> [What to work on]
If the records include pictures, omit them and set down everything else verbatim.

> [Available data]
--------------------------------------------------
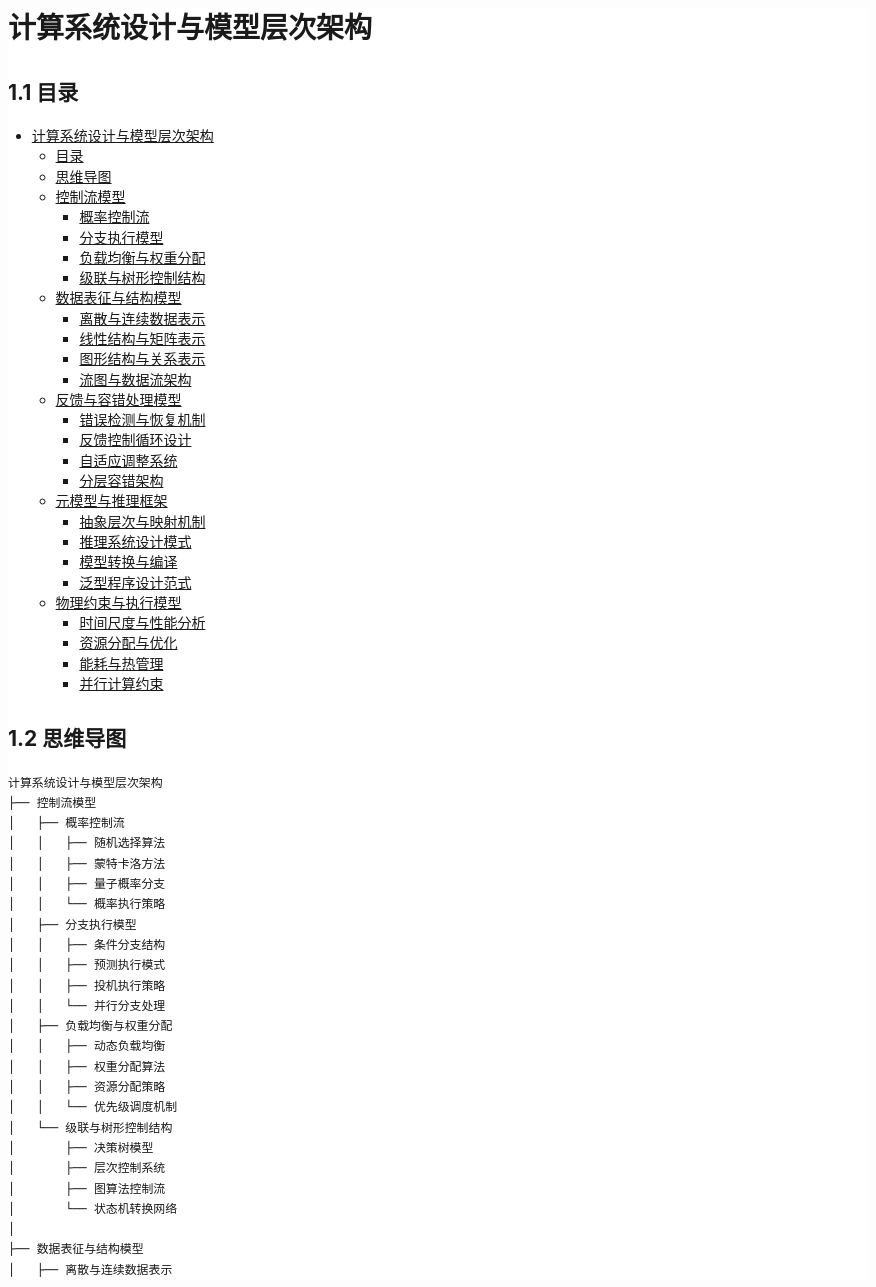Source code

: 

# 计算系统设计与模型层次架构

## 1.1 目录

- [计算系统设计与模型层次架构](#计算系统设计与模型层次架构)
  - [目录](#目录)
  - [思维导图](#思维导图)
  - [控制流模型](#控制流模型)
    - [概率控制流](#概率控制流)
    - [分支执行模型](#分支执行模型)
    - [负载均衡与权重分配](#负载均衡与权重分配)
    - [级联与树形控制结构](#级联与树形控制结构)
  - [数据表征与结构模型](#数据表征与结构模型)
    - [离散与连续数据表示](#离散与连续数据表示)
    - [线性结构与矩阵表示](#线性结构与矩阵表示)
    - [图形结构与关系表示](#图形结构与关系表示)
    - [流图与数据流架构](#流图与数据流架构)
  - [反馈与容错处理模型](#反馈与容错处理模型)
    - [错误检测与恢复机制](#错误检测与恢复机制)
    - [反馈控制循环设计](#反馈控制循环设计)
    - [自适应调整系统](#自适应调整系统)
    - [分层容错架构](#分层容错架构)
  - [元模型与推理框架](#元模型与推理框架)
    - [抽象层次与映射机制](#抽象层次与映射机制)
    - [推理系统设计模式](#推理系统设计模式)
    - [模型转换与编译](#模型转换与编译)
    - [泛型程序设计范式](#泛型程序设计范式)
  - [物理约束与执行模型](#物理约束与执行模型)
    - [时间尺度与性能分析](#时间尺度与性能分析)
    - [资源分配与优化](#资源分配与优化)
    - [能耗与热管理](#能耗与热管理)
    - [并行计算约束](#并行计算约束)

## 1.2 思维导图

```text
计算系统设计与模型层次架构
├── 控制流模型
│   ├── 概率控制流
│   │   ├── 随机选择算法
│   │   ├── 蒙特卡洛方法
│   │   ├── 量子概率分支
│   │   └── 概率执行策略
│   ├── 分支执行模型
│   │   ├── 条件分支结构
│   │   ├── 预测执行模式
│   │   ├── 投机执行策略
│   │   └── 并行分支处理
│   ├── 负载均衡与权重分配
│   │   ├── 动态负载均衡
│   │   ├── 权重分配算法
│   │   ├── 资源分配策略
│   │   └── 优先级调度机制
│   └── 级联与树形控制结构
│       ├── 决策树模型
│       ├── 层次控制系统
│       ├── 图算法控制流
│       └── 状态机转换网络
│
├── 数据表征与结构模型
│   ├── 离散与连续数据表示
```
--------------------------------------------------
> [Answer to the exercise]
Source code

: 

# 计算系统设计与模型层次架构

## 1.1 目录

- [计算系统设计与模型层次架构](#计算系统设计与模型层次架构)
  - [目录](#目录)
  - [思维导图](#思维导图)
  - [控制流模型](#控制流模型)
    - [概率控制流](#概率控制流)
    - [分支执行模型](#分支执行模型)
    - [负载均衡与权重分配](#负载均衡与权重分配)
    - [级联与树形控制结构](#级联与树形控制结构)
  - [数据表征与结构模型](#数据表征与结构模型)
    - [离散与连续数据表示](#离散与连续数据表示)
    - [线性结构与矩阵表示](#线性结构与矩阵表示)
    - [图形结构与关系表示](#图形结构与关系表示)
    - [流图与数据流架构](#流图与数据流架构)
  - [反馈与容错处理模型](#反馈与容错处理模型)
    - [错误检测与恢复机制](#错误检测与恢复机制)
    - [反馈控制循环设计](#反馈控制循环设计)
    - [自适应调整系统](#自适应调整系统)
    - [分层容错架构](#分层容错架构)
  - [元模型与推理框架](#元模型与推理框架)
    - [抽象层次与映射机制](#抽象层次与映射机制)
    - [推理系统设计模式](#推理系统设计模式)
    - [模型转换与编译](#模型转换与编译)
    - [泛型程序设计范式](#泛型程序设计范式)
  - [物理约束与执行模型](#物理约束与执行模型)
    - [时间尺度与性能分析](#时间尺度与性能分析)
    - [资源分配与优化](#资源分配与优化)
    - [能耗与热管理](#能耗与热管理)
    - [并行计算约束](#并行计算约束)

## 1.2 思维导图

```text
计算系统设计与模型层次架构
├── 控制流模型
│   ├── 概率控制流
│   │   ├── 随机选择算法
│   │   ├── 蒙特卡洛方法
│   │   ├── 量子概率分支
│   │   └── 概率执行策略
│   ├── 分支执行模型
│   │   ├── 条件分支结构
│   │   ├── 预测执行模式
│   │   ├── 投机执行策略
│   │   └── 并行分支处理
│   ├── 负载均衡与权重分配
│   │   ├── 动态负载均衡
│   │   ├── 权重分配算法
│   │   ├── 资源分配策略
│   │   └── 优先级调度机制
│   └── 级联与树形控制结构
│       ├── 决策树模型
│       ├── 层次控制系统
│       ├── 图算法控制流
│       └── 状态机转换网络
│
├── 数据表征与结构模型
│   ├── 离散与连续数据表示
```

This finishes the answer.